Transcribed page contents

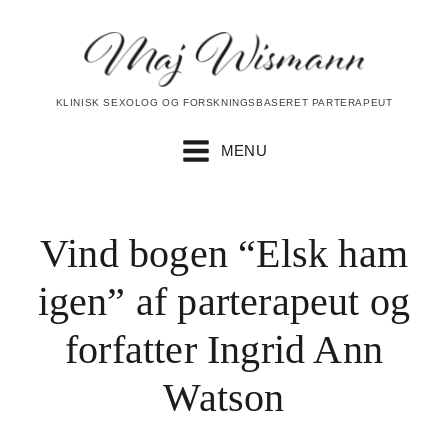
KLINISK SEXOLOG OG FORSKNINGSBASERET PARTERAPEUT
MENU
Vind bogen “Elsk ham
igen” af parterapeut og
forfatter Ingrid Ann
Watson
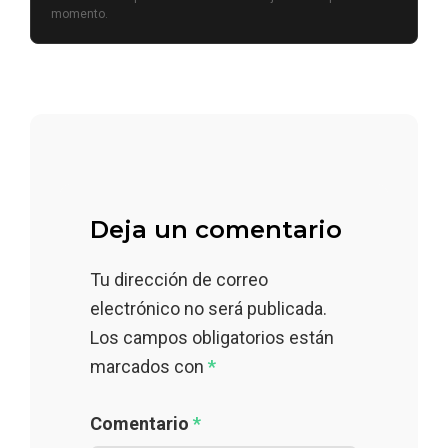
momento.
Deja un comentario
Tu dirección de correo
electrónico no será publicada.
Los campos obligatorios están
marcados con
*
Comentario
*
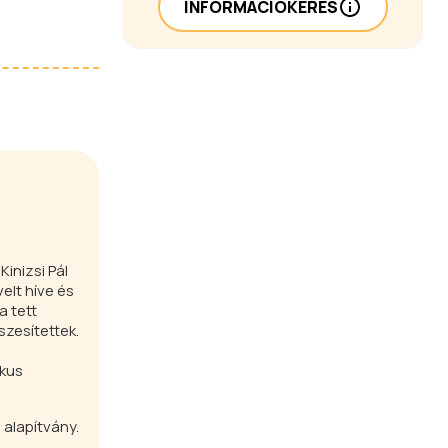
INFORMÁCIÓKÉRÉS
inizsi Pál
elt híve és
a tett
zesítettek.
,
ikus
alapítvány.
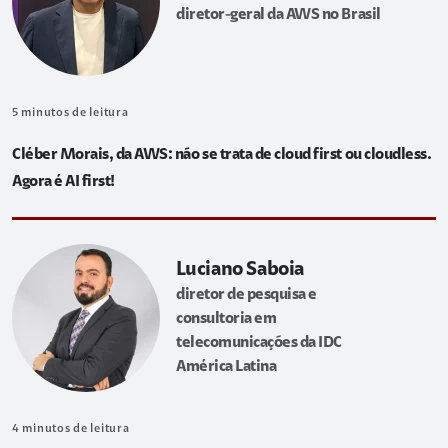
diretor-geral da AWS no Brasil
5
minutos de leitura
Cléber Morais, da AWS: não se trata de cloud first ou cloudless.
Agora é AI first!
Luciano Saboia
diretor de pesquisa e
consultoria em
telecomunicações da IDC
América Latina
4
minutos de leitura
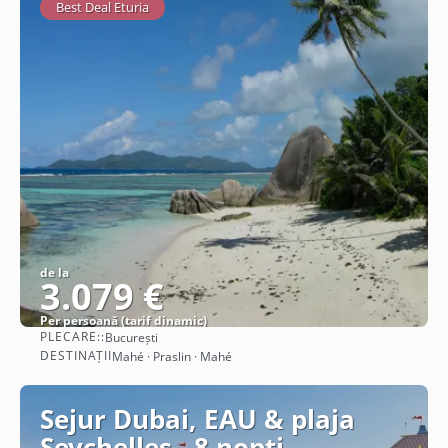
Best Deal Eturia
de la
3.079 €
Per persoană (tarif dinamic)
PLECARE::
București
Vezi detalii
DESTINAȚII
Mahé · Praslin · Mahé
Sejur Dubai, EAU & plaja
Seychelles - 8 nopti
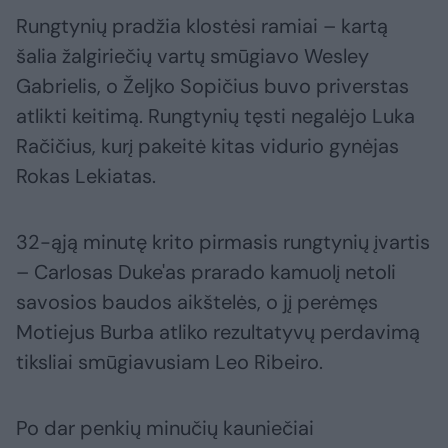
Rungtynių pradžia klostėsi ramiai – kartą
šalia žalgiriečių vartų smūgiavo Wesley
Gabrielis, o Željko Sopičius buvo priverstas
atlikti keitimą. Rungtynių tęsti negalėjo Luka
Račičius, kurį pakeitė kitas vidurio gynėjas
Rokas Lekiatas.
32-ąją minutę krito pirmasis rungtynių įvartis
– Carlosas Duke'as prarado kamuolį netoli
savosios baudos aikštelės, o jį perėmęs
Motiejus Burba atliko rezultatyvų perdavimą
tiksliai smūgiavusiam Leo Ribeiro.
Po dar penkių minučių kauniečiai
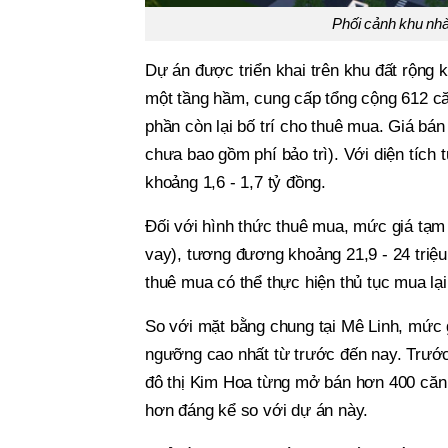
Phối cảnh khu nhà
Dự án được triển khai trên khu đất rộng
một tầng hầm, cung cấp tổng cộng 612 c
phần còn lại bố trí cho thuê mua. Giá bá
chưa bao gồm phí bảo trì). Với diện tích 
khoảng 1,6 - 1,7 tỷ đồng.
Đối với hình thức thuê mua, mức giá tạm
vay), tương đương khoảng 21,9 - 24 triệu
thuê mua có thể thực hiện thủ tục mua lại
So với mặt bằng chung tại Mê Linh, mức g
ngưỡng cao nhất từ trước đến nay. Trước
đô thị Kim Hoa từng mở bán hơn 400 căn t
hơn đáng kể so với dự án này.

WHAT YOU NEED TO DO
Start with the line above containing "INFORMÁCIÓKÉRÉS" and end with the line containing "šalia žalgiriečių vartų smūgiavo Wesley". Set down that stretch exactly, without any pictures.

REPLY
INFORMÁCIÓKÉRÉS
inizsi Pál
elt híve és
a tett
zesítettek.
,
ikus
alapítvány.
diretor-geral da AWS no Brasil
5
minutos de leitura
Cléber Morais, da AWS: não se trata de cloud first ou cloudless.
Agora é AI first!
Luciano Saboia
diretor de pesquisa e
consultoria em
telecomunicações da IDC
América Latina
4
minutos de leitura
Best Deal Eturia
de la
3.079 €
Per persoană (tarif dinamic)
PLECARE::
București
Vezi detalii
DESTINAȚII
Mahé · Praslin · Mahé
Sejur Dubai, EAU & plaja
Seychelles - 8 nopti
Rungtynių pradžia klostėsi ramiai – kartą
šalia žalgiriečių vartų smūgiavo Wesley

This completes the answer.